Декан предложил Хироко, как и предполагалось, покинуть
колледж на время рождественских каникул вместе с другими студентками, а после
Рождества снова вернуться.
— Уверен, к тому времени все уладится, и ты вновь
возьмешься за учебу.
Всю неделю Хироко выходила из комнаты только на время
экзаменов. Она даже ела в одиночестве, опасаясь встречаться со студентками в
столовой. Но училась она прилежно, как всегда, — Хироко считалась в
колледже одной из лучших учениц.
— Для всех нас наступило тяжелое время, особенно для
девушек с Гавайских островов, — сказал декан. Таких студенток в колледже
было только двое, никто в их семьях не пострадал, но каждый раз, видя Хироко,
они были готовы разорвать ее. — Ты получила какие-нибудь вести о своих
родных? — вежливо поинтересовался декан.
— Они хотят, чтобы я осталась здесь, — прошептала
Хироко. — Отец не разрешил мне вернуться в Японию.

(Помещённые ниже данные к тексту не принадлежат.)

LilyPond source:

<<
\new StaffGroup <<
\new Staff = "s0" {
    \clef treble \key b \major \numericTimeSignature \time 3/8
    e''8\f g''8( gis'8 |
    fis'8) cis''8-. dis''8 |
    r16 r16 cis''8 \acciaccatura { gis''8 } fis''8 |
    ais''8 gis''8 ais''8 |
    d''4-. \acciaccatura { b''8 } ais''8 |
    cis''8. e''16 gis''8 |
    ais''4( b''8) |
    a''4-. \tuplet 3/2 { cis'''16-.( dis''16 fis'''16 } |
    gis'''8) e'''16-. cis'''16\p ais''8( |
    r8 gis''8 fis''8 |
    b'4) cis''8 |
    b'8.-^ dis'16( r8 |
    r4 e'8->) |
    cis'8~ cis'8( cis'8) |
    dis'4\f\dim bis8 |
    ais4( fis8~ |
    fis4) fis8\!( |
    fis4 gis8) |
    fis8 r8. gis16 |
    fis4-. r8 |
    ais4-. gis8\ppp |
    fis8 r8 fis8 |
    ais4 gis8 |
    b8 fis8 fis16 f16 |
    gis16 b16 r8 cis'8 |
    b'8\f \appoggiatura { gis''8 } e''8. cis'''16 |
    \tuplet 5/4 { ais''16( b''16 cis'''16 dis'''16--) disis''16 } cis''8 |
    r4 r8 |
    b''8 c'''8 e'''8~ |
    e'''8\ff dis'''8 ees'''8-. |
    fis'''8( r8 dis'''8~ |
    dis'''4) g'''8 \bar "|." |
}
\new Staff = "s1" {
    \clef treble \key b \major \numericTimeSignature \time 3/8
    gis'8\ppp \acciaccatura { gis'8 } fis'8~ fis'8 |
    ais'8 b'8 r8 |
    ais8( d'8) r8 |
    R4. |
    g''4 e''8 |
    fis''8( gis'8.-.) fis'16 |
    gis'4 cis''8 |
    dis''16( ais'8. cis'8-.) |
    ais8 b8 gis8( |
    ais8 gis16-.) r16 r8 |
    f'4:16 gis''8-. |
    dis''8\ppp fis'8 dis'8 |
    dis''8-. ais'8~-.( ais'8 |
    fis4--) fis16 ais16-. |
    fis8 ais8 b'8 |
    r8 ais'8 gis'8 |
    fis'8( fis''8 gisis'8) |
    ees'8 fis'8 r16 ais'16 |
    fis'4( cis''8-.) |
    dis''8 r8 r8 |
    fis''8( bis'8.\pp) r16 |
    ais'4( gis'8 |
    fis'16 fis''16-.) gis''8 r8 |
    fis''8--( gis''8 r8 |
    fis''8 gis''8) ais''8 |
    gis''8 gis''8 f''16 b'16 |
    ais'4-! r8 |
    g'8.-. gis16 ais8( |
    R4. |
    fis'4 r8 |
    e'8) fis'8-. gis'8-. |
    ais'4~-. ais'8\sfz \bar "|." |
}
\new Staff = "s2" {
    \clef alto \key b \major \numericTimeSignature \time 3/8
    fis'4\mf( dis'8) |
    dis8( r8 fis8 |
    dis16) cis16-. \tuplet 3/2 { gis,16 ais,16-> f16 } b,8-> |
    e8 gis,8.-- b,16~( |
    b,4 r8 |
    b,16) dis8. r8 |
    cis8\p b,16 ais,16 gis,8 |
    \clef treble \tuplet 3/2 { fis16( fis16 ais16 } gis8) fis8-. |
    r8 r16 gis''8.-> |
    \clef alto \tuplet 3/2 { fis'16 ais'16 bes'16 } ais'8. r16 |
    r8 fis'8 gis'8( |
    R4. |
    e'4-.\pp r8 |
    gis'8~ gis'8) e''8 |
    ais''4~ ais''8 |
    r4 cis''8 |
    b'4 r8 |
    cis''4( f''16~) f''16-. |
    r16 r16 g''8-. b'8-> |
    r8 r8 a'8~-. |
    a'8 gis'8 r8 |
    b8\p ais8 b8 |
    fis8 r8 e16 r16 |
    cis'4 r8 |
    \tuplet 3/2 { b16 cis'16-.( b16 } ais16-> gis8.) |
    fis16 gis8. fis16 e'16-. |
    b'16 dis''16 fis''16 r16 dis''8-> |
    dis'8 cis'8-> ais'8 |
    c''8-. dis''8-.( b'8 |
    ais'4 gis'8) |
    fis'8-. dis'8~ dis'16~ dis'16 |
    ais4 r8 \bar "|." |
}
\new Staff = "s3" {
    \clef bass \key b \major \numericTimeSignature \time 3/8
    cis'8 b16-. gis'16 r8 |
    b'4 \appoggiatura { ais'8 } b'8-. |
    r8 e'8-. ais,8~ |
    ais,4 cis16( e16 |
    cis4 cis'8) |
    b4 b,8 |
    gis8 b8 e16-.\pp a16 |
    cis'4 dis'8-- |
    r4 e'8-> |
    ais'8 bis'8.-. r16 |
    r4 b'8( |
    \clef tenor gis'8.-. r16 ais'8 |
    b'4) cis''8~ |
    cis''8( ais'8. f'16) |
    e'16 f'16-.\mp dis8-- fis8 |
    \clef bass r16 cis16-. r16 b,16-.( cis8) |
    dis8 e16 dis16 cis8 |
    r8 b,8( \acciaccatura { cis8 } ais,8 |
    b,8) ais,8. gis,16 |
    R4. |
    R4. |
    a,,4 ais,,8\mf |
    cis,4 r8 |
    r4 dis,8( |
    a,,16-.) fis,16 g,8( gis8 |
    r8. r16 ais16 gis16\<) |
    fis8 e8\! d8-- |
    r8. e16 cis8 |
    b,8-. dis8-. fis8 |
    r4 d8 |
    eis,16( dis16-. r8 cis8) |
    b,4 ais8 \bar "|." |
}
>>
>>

Значит, она напрасно считала месяцы и недели. Только этой
ночью Хироко поняла, что, возможно, пройдут годы, прежде чем она сумеет
вернуться на родину. При этой мысли на ее глаза навернулись слезы, и она
благодарно взглянула на декана, который был так добр, что позволил ей вернуться
в колледж после Рождества. В конце концов, она была врагом, и теперь ее могли
запросто исключить. Всю неделю она читала в газетах статьи о преступлениях
«подлых япошек», и это причиняло ей немало мук.
— Рождество будет трудным для всех нас, — грустно
произнес декан. У каждого ушел в армию кто-нибудь из родных или близких. Мало
кого из жителей страны не коснулась война. — Но в новом году ты сможешь со
свежими силами взяться за учебу, Хироко. Мы будем рады видеть тебя. —
Декан поднялся и пожал Хироко руку, а выйдя в коридор, Хироко обнаружила, что
вся дрожит. Она по-прежнему могла учиться!